Today the Buzz Blog celebration continues in honor of the release of Marley's newest book, Ghost Huntress: The Counseling, the fourth book in her popular Ghost Huntress series. Read on to find out how to enter to win a copy for yourself by commenting on this post (and all the posts this week) and head over to Marley's website for her Grand Prize contest.
In honor of Marley and the ghost huntress herself, Kendall, all week we're talking about making decisions and finding your way in the world. I am the last person in the world to talk to anyone about not taking decision-making too light--I'm pretty much the queen of worrying and planning, which make like a perfect storm for traumatic decision making. But, one thing I have learned over the years is that, whatever decision you end up making, it's going to end up being the right one.* Let me explain by example.
After getting a college degree in theatre, I still didn't know what I really wanted to do with my life. I spent a year doing temp work (at very exciting places like banks, auto parts stores, and potato chip companies) and then decided I wanted to be an architect. I applied to architecture schools and, when I filled out the application for the program at Columbia University, I could apply to the Historic Preservation program by checking an extra box. I loved old buildings, so I decided to check that box.
Fast forward a few months and I don't get into a single architecture program. But I do get into the Historic Preservation program at Columbia. Not really knowing what I planned to do with an HP degree, I packed up my stuff and headed to New York. I spent the next two years getting an Ivy League masters degree.
Now, you might have noticed that I am not working in historic preservation. I'm a writer. How did I get from HP to writing? Did I waste those two years (and the significant student loan debt I still have) on a field that isn't even my career? No, definitely not. Here's why:
During my thesis defense, in the final days of my degree, one of my thesis advisors said, "Tera, you're a very effective writer." He was just softening the blow before telling me I needed to cut a big chunk from the first half of my thesis, but that phrase stuck with me. After I left the program, I kept replaying that statement in my head. It gave me the confidence to actually try to become a writer.

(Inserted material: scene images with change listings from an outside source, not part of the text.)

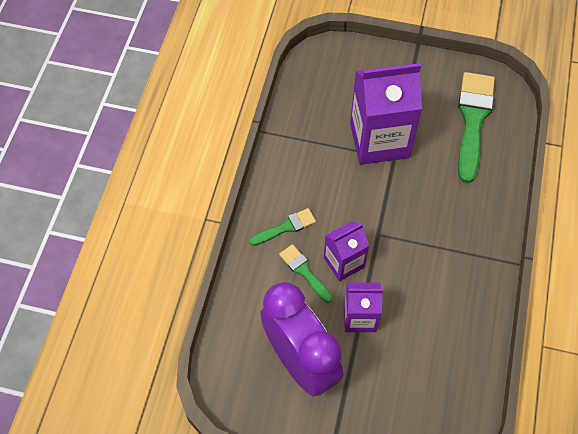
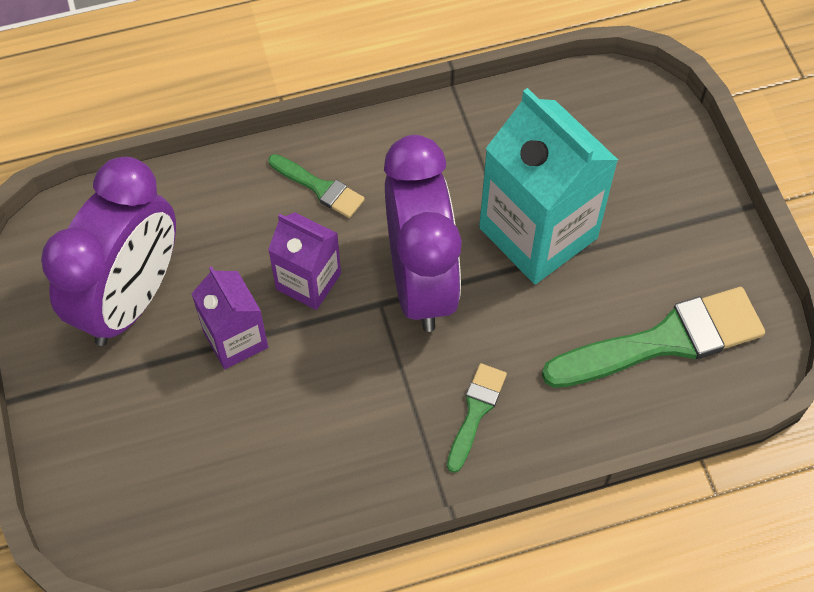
camera: 60 degrees right, 0 degrees up
(304, 272) = (265, 241): green brush -> green brush (475, 412)
(377, 208) = (421, 282): none -> purple clock
(379, 140) = (538, 233): purple carton -> turquoise carton

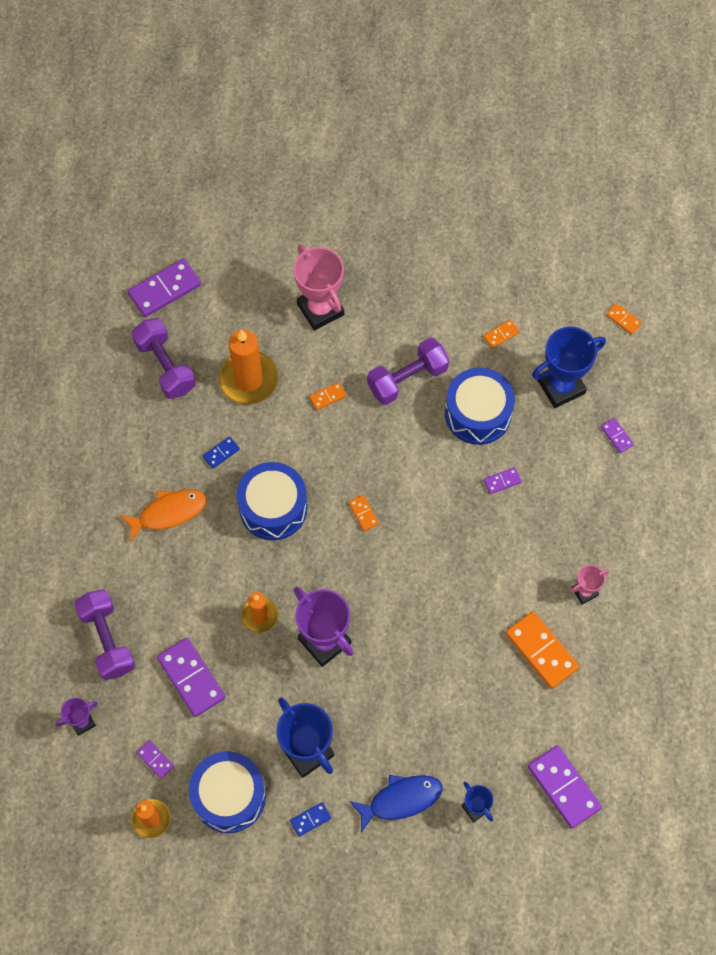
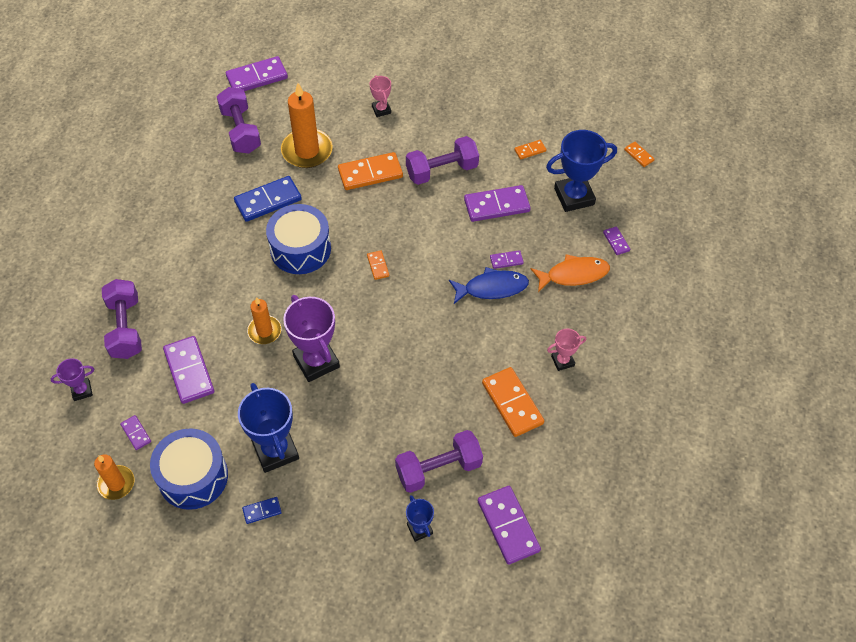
camera: 10 degrees right, 10 degrees down
(168, 513) = (210, 238): orange fish -> orange fish (573, 274)
(221, 453) = (268, 201): blue domino -> blue domino, size x2.03
(320, 309) = (381, 110): pink trophy -> pink trophy, size x0.52
(327, 397) = (370, 173): orange domino -> orange domino, size x2.03
(401, 800) = (351, 509): blue fish -> blue fish (492, 288)
(478, 413) = (497, 205): blue drum -> purple domino
(480, 739) = (438, 469): none -> purple dumbbell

So, you see, even though I spent two years and accrued an appalling amount of debt for a degree I would never use, the experience was not wasted. I feel that way about all experiences, about all decisions in our lives. You cannot regret choices from the past, just because given the same options today you would make a different choice. If you hadn't made those choices in the first place, who knows where you might be.
Have you ever had an experience like that? Time to share and win!
To enter to win a copy of Ghost Huntress: The Counseling, leave a comment telling me whether you've had an experience that might seem like a waste of time, but in retrospect was really important.
* Stupid decisions like driving drunk, criminal behavior, and retro 80s fashion are definite exceptions to this rule.